Probability of having $5$ and $6$ in $12$ dice throws

Question

Let an experiment consists in throwing $12$ dice and let us count $5$ and $6$ as "success." With perfect dice the probability of success is $p = 1/3$ and the number of successes should follow the binomial distribution $b(k; 12, l)$.

I was reading Feller's Intro. to Probability theory and its applications and was wondering how he got the $p=1/3$?

As I understand, he calculated the probability, that in $12$ throws of one dice he get at least one 5 or 6. Denote it with $P(A_5 \text{ or }A_6)$.

$P(A_5 \text{ or } A_6)=P(A_5)+P(A_6)-P(A_5 A_6)$;

$P(A_5)=P(A_6)=1-(\frac {5} {6})^{12}$;

$P(A_5 A_6)=P(A_5)\cdot P(A_6)$; since the event outcomes are independent,

but in this case I my result is $0.987420884$

Answer 1

Denoting the number that appears from the $i$-th die by $D_i$ there is a probability on success at the $i$-th experiment that equals: $$P(D_i=5\vee D_i=6)=P(D_i=5)+P(D_i=6)=\frac16+\frac16=\frac13$$

Answer 2

It seems like he meant that the probability of success in one Bernoulli trial (i.e., one dice roll) is $\frac13$, then he's going to use this as a parameter in the binomial distribution for $12$ dice rolls.

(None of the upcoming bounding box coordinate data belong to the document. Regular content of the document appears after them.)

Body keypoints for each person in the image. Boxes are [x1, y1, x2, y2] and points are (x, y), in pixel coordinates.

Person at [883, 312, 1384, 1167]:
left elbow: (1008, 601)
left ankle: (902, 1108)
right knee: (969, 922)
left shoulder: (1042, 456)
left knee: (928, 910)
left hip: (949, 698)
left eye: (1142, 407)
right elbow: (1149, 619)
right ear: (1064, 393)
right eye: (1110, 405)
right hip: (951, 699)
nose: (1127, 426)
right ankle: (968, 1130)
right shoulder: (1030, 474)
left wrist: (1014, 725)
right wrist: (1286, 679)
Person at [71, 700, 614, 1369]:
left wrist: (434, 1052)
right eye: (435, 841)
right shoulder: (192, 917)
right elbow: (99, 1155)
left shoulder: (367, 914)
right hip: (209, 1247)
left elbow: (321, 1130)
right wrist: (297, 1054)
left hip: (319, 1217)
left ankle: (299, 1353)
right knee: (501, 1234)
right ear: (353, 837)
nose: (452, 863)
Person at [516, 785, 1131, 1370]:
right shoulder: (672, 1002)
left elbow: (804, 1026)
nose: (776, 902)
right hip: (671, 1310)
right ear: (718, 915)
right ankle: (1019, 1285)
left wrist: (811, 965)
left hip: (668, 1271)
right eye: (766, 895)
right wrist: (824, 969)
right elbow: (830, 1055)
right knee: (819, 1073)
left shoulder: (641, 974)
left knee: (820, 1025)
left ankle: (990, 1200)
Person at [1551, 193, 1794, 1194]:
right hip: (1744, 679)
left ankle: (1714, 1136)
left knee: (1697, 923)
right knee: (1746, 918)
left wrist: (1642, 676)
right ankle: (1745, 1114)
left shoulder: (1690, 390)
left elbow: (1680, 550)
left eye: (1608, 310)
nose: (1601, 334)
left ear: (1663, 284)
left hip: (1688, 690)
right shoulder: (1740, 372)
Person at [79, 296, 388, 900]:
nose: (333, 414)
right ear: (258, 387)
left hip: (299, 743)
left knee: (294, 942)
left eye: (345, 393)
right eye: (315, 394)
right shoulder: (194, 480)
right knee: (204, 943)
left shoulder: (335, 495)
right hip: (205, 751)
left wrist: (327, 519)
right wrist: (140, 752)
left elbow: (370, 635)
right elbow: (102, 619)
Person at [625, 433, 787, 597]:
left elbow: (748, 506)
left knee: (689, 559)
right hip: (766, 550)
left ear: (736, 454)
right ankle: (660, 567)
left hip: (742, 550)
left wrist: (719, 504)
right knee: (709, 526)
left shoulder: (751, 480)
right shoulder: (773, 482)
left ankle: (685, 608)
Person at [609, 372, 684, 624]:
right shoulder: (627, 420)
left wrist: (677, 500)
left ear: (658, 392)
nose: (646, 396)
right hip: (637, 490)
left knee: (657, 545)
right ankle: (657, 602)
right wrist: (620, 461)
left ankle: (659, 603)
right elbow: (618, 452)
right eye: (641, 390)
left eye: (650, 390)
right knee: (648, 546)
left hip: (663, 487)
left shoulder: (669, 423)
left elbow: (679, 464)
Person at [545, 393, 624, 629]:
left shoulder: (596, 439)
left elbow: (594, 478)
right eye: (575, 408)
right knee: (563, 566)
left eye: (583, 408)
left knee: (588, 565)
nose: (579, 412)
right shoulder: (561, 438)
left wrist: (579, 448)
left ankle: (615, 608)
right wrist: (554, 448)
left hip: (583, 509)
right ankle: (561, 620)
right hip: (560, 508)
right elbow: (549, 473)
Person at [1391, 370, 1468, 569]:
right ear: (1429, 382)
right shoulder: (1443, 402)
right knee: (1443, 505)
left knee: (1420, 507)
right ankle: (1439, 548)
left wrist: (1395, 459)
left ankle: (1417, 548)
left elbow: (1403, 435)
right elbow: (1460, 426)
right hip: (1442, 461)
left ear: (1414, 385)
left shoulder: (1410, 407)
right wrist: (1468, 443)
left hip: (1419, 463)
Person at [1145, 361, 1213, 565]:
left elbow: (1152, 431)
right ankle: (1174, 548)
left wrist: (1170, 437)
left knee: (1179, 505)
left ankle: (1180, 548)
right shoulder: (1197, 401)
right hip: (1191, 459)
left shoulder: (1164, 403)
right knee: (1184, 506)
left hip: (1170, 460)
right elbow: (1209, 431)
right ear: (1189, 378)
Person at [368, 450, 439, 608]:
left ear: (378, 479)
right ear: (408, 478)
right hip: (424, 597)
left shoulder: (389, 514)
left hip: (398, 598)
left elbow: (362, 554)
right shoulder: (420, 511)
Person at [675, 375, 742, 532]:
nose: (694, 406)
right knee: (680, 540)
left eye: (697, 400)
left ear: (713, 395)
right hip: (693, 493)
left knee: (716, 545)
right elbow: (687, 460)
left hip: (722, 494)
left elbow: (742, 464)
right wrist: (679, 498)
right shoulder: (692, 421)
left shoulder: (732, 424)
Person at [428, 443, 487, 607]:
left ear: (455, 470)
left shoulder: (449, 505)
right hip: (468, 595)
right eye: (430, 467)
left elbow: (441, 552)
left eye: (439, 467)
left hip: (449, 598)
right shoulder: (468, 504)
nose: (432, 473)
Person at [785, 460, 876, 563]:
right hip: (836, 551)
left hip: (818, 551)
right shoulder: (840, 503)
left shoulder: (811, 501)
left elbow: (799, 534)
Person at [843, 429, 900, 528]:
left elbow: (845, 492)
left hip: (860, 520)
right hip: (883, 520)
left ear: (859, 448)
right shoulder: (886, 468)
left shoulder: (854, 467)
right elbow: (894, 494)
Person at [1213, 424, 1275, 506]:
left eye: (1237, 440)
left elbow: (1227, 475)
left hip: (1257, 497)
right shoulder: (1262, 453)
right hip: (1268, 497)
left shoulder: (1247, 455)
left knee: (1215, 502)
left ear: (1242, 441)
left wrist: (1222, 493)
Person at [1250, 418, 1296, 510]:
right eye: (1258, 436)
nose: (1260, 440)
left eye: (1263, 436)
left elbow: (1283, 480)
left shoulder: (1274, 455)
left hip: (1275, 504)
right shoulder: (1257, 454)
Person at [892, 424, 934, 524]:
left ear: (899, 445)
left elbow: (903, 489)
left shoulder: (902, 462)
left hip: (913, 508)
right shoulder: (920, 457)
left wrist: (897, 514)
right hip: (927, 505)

I'll also note that if $A_5$ means rolling at least one $5$ among $12$ dice, and $A_6$ means rolling at least one $6$, they are not independent -- this can be seen intuitively by noting that if we know you rolled at least one $5$, it's lightly less likely that you rolled at least one $6$ (we can discount the possibility that you rolled all twelve $6$s).